「2024年問題」で物流コスト増 小売価格への影響に不安も

トラックドライバーの時間外労働の規制強化で輸送力不足が懸念される、物流の「2024年問題」が、ことし4月に迫る中、県内のスーパーからは、物流コストの増加などによる小売価格への影響を不安視する声が上がっています。

高崎市内のスーパーでは、長引く原材料価格の高騰や人件費の上昇を受けて仕入れ価格が上がっているため、ことしに入っても食品の値上げが続いています。
今月は、野菜ジュースの価格を先月より10%から20%程度上げるなどおよそ100点の食品を値上げをしたほか、来月も調味料などおよそ200点で、10%から30%程度の値上げを予定しているということです。
60代の女性の客は「年金暮らしの中でほとんどの食品が値上げされ負担が増えている。安い食材に置き換えて節約している」と話していました。
さらに、スーパーのバイヤーが不安視しているのが物流の「2024年問題」です。
ことし4月からトラックドライバーの時間外労働の規制が強化されることで輸送力の不足が懸念されるため、仕入れできる量が減って食品のさらなる値上げにつながる可能性があるとしています。
春以降、値上げが想定されるのは、四国産の果物や九州産の野菜といった群馬から距離がある産地の生鮮食品などだということです。
スーパーの青果バイヤーの大和卓哉さんは「価格の高騰が予想されるが、できるかぎり価格を抑えて販売できるように努めたい」と話していました。

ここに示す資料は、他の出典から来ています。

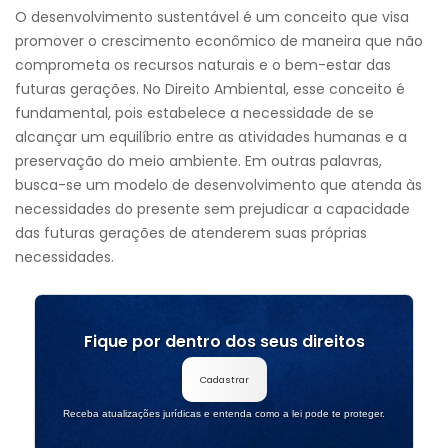
O desenvolvimento sustentável é um conceito que visa
promover o crescimento econômico de maneira que não
comprometa os recursos naturais e o bem-estar das
futuras gerações. No Direito Ambiental, esse conceito é
fundamental, pois estabelece a necessidade de se
alcançar um equilíbrio entre as atividades humanas e a
preservação do meio ambiente. Em outras palavras,
busca-se um modelo de desenvolvimento que atenda às
necessidades do presente sem prejudicar a capacidade
das futuras gerações de atenderem suas próprias
necessidades.
Fique por dentro dos seus direitos
Cadastrar
Receba atualizações jurídicas e entenda como a lei pode te proteger.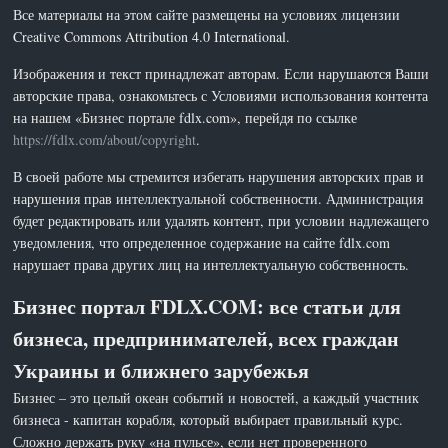
Все материалы на этом сайте размещены на условиях лицензии
Creative Commons Attribution 4.0 International.
Изображения и текст принадлежат авторам. Если нарушаются Ваши
авторские права, ознакомьтесь с Условиями использования контента
на нашем «Бизнес портале fdlx.com», перейдя по ссылке
https://fdlx.com/about/copyright
.
В своей работе мы стремится избегать нарушения авторских прав и
нарушения прав интеллектуальной собственности. Администрация
будет редактировать или удалять контент, при условии надлежащего
уведомления, что определенное содержание на сайте fdlx.com
нарушает права других лиц на интеллектуальную собственность.
Бизнес портал FDLX.COM: все статьи для
бизнеса, предпринимателей, всех граждан
Украины и ближнего зарубежья
Бизнес – это целый океан событий и новостей, а каждый участник
бизнеса - капитан корабля, который выбирает правильный курс.
Сложно держать руку «на пульсе», если нет проверенного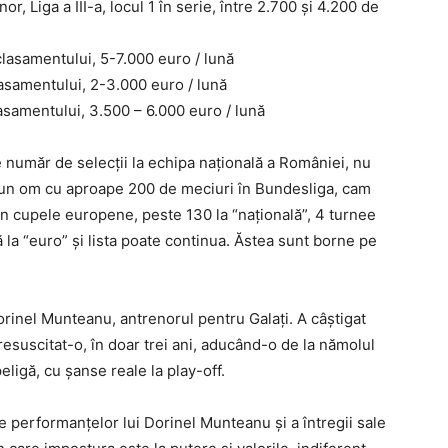
, Liga a III-a, locul 1 în serie, între 2.700 şi 4.200 de
clasamentului, 5-7.000 euro / lună
lasamentului, 2-3.000 euro / lună
samentului, 3.500 – 6.000 euro / lună
 număr de selecţii la echipa naţională a României, nu
 un om cu aproape 200 de meciuri în Bundesliga, cam
 în cupele europene, peste 130 la “naţională”, 4 turnee
ă la “euro” şi lista poate continua. Ăstea sunt borne pe
orinel Munteanu, antrenorul pentru Galaţi. A câştigat
resuscitat-o, în doar trei ani, aducând-o de la nămolul
peligă, cu şanse reale la play-off.
le performanţelor lui Dorinel Munteanu şi a întregii sale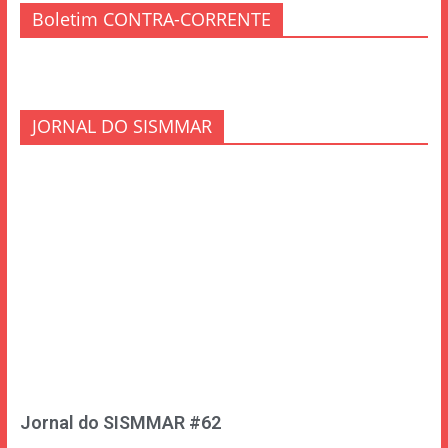
Boletim CONTRA-CORRENTE
JORNAL DO SISMMAR
Jornal do SISMMAR #62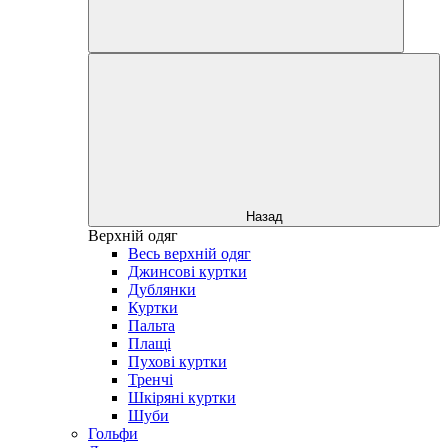
Назад
Верхній одяг
Весь верхній одяг
Джинсові куртки
Дублянки
Куртки
Пальта
Плащі
Пухові куртки
Тренчі
Шкіряні куртки
Шуби
Гольфи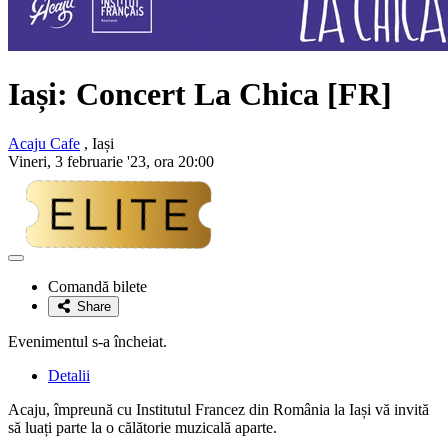
Iași: Concert La Chica [FR]
Acaju Cafe
, Iași
Vineri, 3 februarie '23, ora 20:00
Adaugă
la
Comandă bilete
favorite
Share
Evenimentul s-a încheiat.
Detalii
Acaju, împreună cu Institutul Francez din România la Iași vă invită
să luați parte la o călătorie muzicală aparte.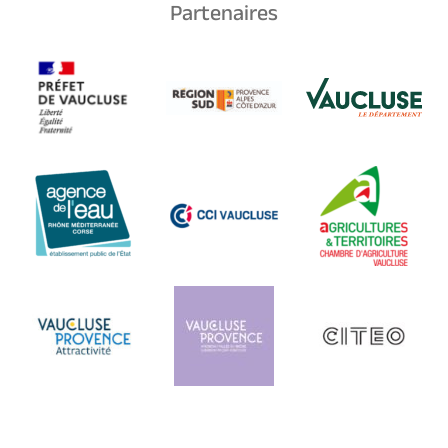
Partenaires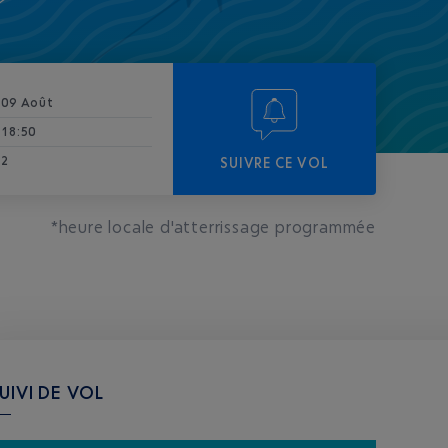
09 Août
18:50
2
SUIVRE CE VOL
*heure locale d'atterrissage programmée
UIVI DE VOL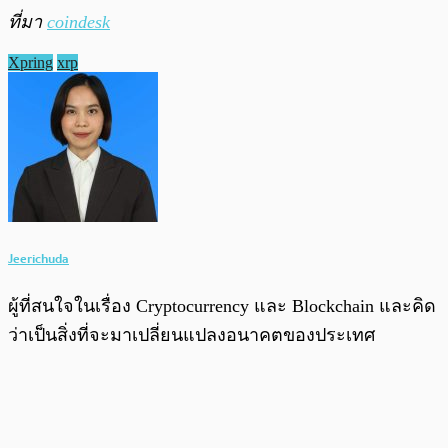
ที่มา
coindesk
Xpring
xrp
Jeerichuda
ผู้ที่สนใจในเรื่อง Cryptocurrency และ Blockchain และคิด
ว่าเป็นสิ่งที่จะมาเปลี่ยนแปลงอนาคตของประเทศ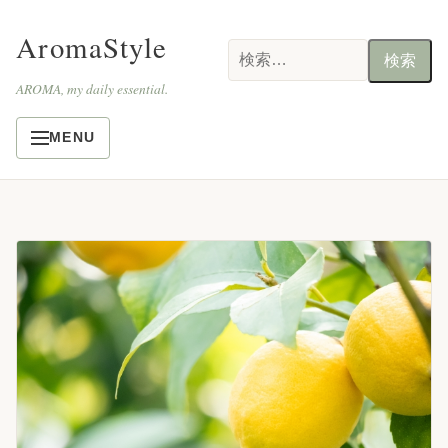
AromaStyle
検
索:
AROMA, my daily essential.
MENU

物流の「2024年問題」を受けた値上げの動きについて、専門家は「消費者への価格転嫁は避けられない」としたうえで、消費者の負担を軽減するためにも賃上げの実現が重要だと指摘しています。
物流の「2024年問題」の影響について民間のシンクタンク、「群馬経済研究所」研究部の伊勢和広副部長は「物の製造や小売店への運搬にはすべて物流が関わるので、物流コストが上がれば生産や販売のコストも上がる。消費者に価格転嫁されることは避けられない」と指摘しました。
中でも、群馬と距離がある産地からの商品への影響が4月以降、徐々に見込まれるとして「群馬は海がない県なので魚は海外や国内各地の港から運んでくるしかない。これまでと同様に毎日、入荷しようとするとコストは上がる。新鮮な産地直送の魚はおいしいが、価格が上がれば、ふだんは冷凍食品の魚介類で代替するといった動きも出てくるのではないか」と消費者の動向を分析しました。
そのうえで、伊勢さんは「消費者にとっていろいろな物の値段が高い状況が続いている中で、収入が上がらなければ何かを買おうとは思えない。長期的な目線で収入を増やし生活を安定させていくという経済の流れを作る必要がある」と話し、消費者の負担を軽減するためにも賃上げの実現が重要だと指摘しています。